An alleviative effect of Lonicerae japonicae flos water extract against liver fibrogenesis in vitro and in vivo

• Published in: Environmental toxicology Vol. 39; no. 5; pp. 2881 - 2892
• Main Authors: Lin, Yi‐Ling, Wu, Yi‐Hsieng Samuel, Chao, Ming‐Yuan, Yang, Deng‐Jye, Liu, Cheng‐Wei, Tseng, Jung‐Kai, Chen, Yi‐Chen
• Format: Journal Article
• Language: English
• Published: Hoboken, USA John Wiley & Sons, Inc 01.05.2024; Wiley Subscription Services, Inc
• Subjects: Actin; Alanine; Alanine transaminase; Alkaline phosphatase; Animals; antiapoptosis; Antioxidants; Antioxidants - pharmacology; antioxidation; anti‐inflammation; Apoptosis; Biocompatibility; Caspase-3; Caspase-9; Catalase; Chlorogenic acid; Cytochrome c; Cytochromes; Cytotoxicity; Deposition; Drugs, Chinese Herbal; Epicatechin; Fibrosis; Flavonoids; Gene expression; Glutathione; Glutathione peroxidase; Growth factors; Hepatocytes; Homology; Interleukin 6; Liver; liver fibrogenesis; Lonicera japonicae flos; p53 Protein; Peroxidase; Phenolic acids; Phenols; Phosphatase; Plant Extracts - pharmacology; Polyphenols; Rats; Smooth muscle; Supplements; Thioacetamide; Thiobarbituric acid; antioxidation; anti‐inflammation; antiapoptosis; Lonicera japonicae flos; liver fibrogenesis
• ISSN: 1520-4081; 1522-7278
• DOI: 10.1002/tox.24154

Lonicerae japonicae (L. japonicae) flos is a medical and food homology herb.

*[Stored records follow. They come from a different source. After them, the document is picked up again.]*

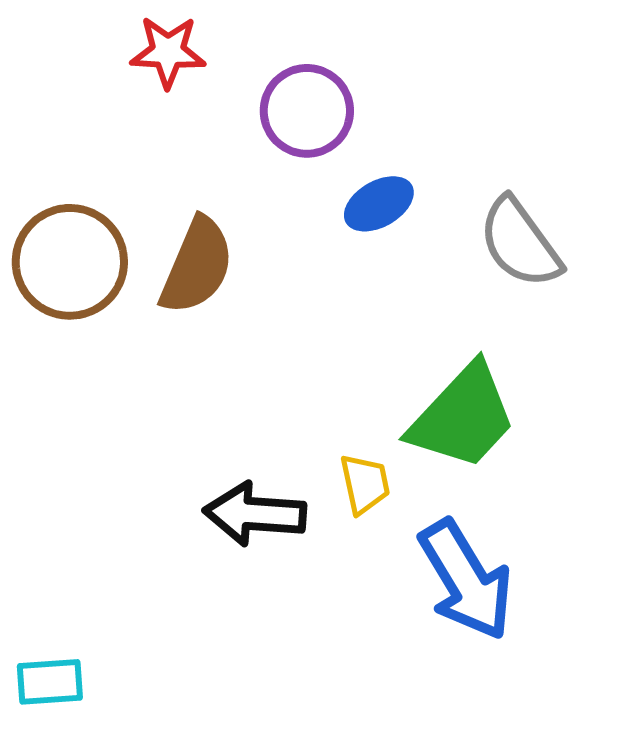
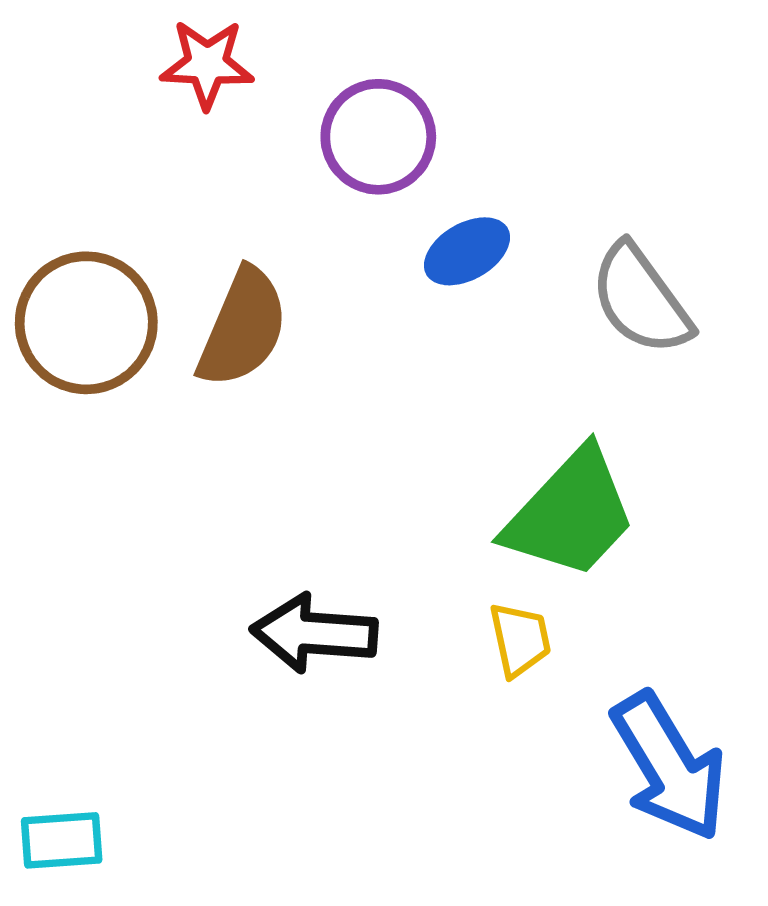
yellow trapezoid: (365, 484) -> (520, 640), moved
blue arrow: (466, 580) -> (669, 766), moved

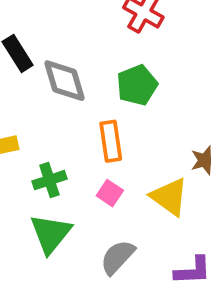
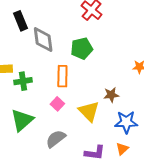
green cross: (49, 180) -> (23, 81), moved

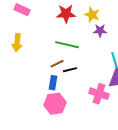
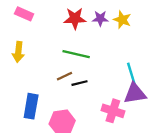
yellow star: (92, 15) -> (122, 20), moved
purple star: (100, 31) -> (100, 18), moved
blue rectangle: (53, 83) -> (31, 106), moved, size x1.5

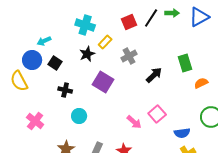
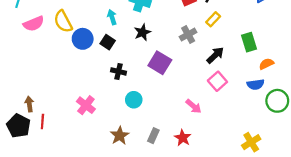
cyan arrow: (44, 41) -> (112, 17), moved, turned 96
yellow rectangle: (105, 42) -> (213, 19), moved
yellow semicircle: (19, 81) -> (63, 21), moved
pink square: (157, 114) -> (217, 81), moved
blue semicircle: (182, 133) -> (256, 85), moved

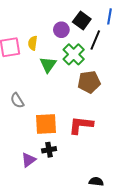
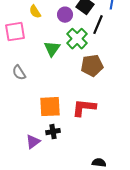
yellow semicircle: (33, 43) -> (35, 12), moved, turned -40
gray semicircle: (17, 100) -> (19, 73), moved

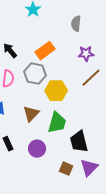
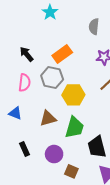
brown triangle: (31, 114) -> (48, 118), turned 30
brown square: (66, 169) -> (71, 171), moved

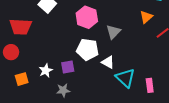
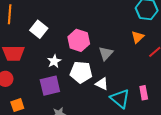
purple square: (68, 67) -> (50, 86), moved, size x1.5
white star: (46, 71) -> (54, 61), moved
pink rectangle: (150, 85) -> (144, 93), moved

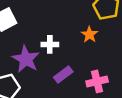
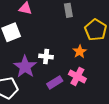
pink cross: (97, 81) -> (77, 76), moved, turned 36

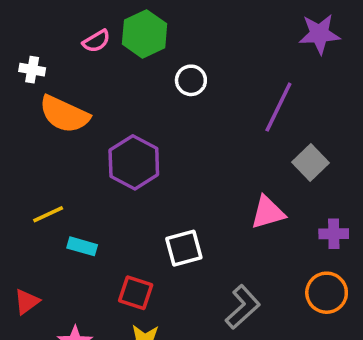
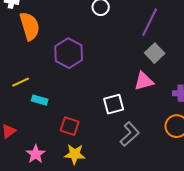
orange semicircle: (64, 114) -> (30, 26), turned -132
gray square: (311, 162) -> (155, 53), moved
white square: (184, 248) -> (114, 104), moved

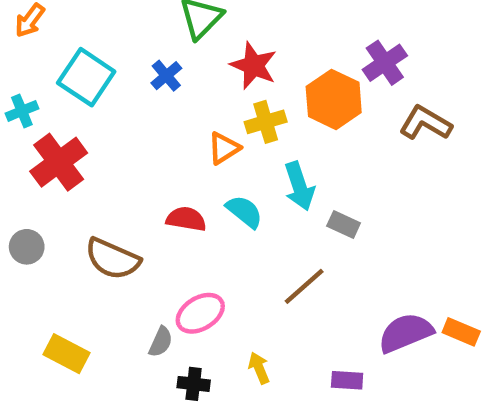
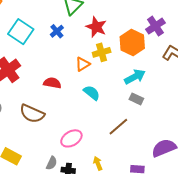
cyan arrow: (299, 186) -> (135, 77), moved, turned -100
red semicircle: (186, 219) -> (52, 83), moved
gray semicircle: (161, 342) -> (52, 163), moved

This study investigated the phenolic acid and flavonoid contents in L. japonicae flos water extract solution (LJWES) and the preventive effects of LJWES against liver fibrogenesis via FL83B cells and rats. LJWES contains many polyphenols, such as chlorogenic acid, morin, and epicatechin. LJWES increased cell viability and decreased cytotoxicity in thioacetamide (TAA)‐treated FL83B cells (75 mM) (p < .05). LJWES decreased (p < .05) gene expressions of Tnf‐α, Tnfr1, Bax, and cytochrome c but upregulated Bcl‐2 and Bcl‐xl in TAA‐treated cells; meanwhile, increased protein levels of P53, cleaved caspase 3, and cleaved caspase 9 in TAA treated cells were downregulated (p < .05) by LJWES supplementation. In vivo, results indicated that TAA treatment increased serum liver damage indices (alanine aminotransferase [ALT] and alkaline phosphatase [ALP]) and cytokines (interleukin‐6 and transforming growth factor‐β1) levels and impaired liver antioxidant capacities (increased thiobarbituric acid reactive substance value but decreased catalase/glutathione peroxidase activities) in rats (p < .05) while LJWES supplementation amended (p < .05) them. Liver fibrosis scores, collagen deposition, and alpha‐smooth muscle actin deposition in TAA‐treated rats were also decreased by LJWES supplementation (p < .05). To sum up, LJWES could be a potential hepatoprotective agent against liver fibrogenesis by enhancing antioxidant ability, downregulating inflammation in livers, and reducing apoptosis in hepatocytes.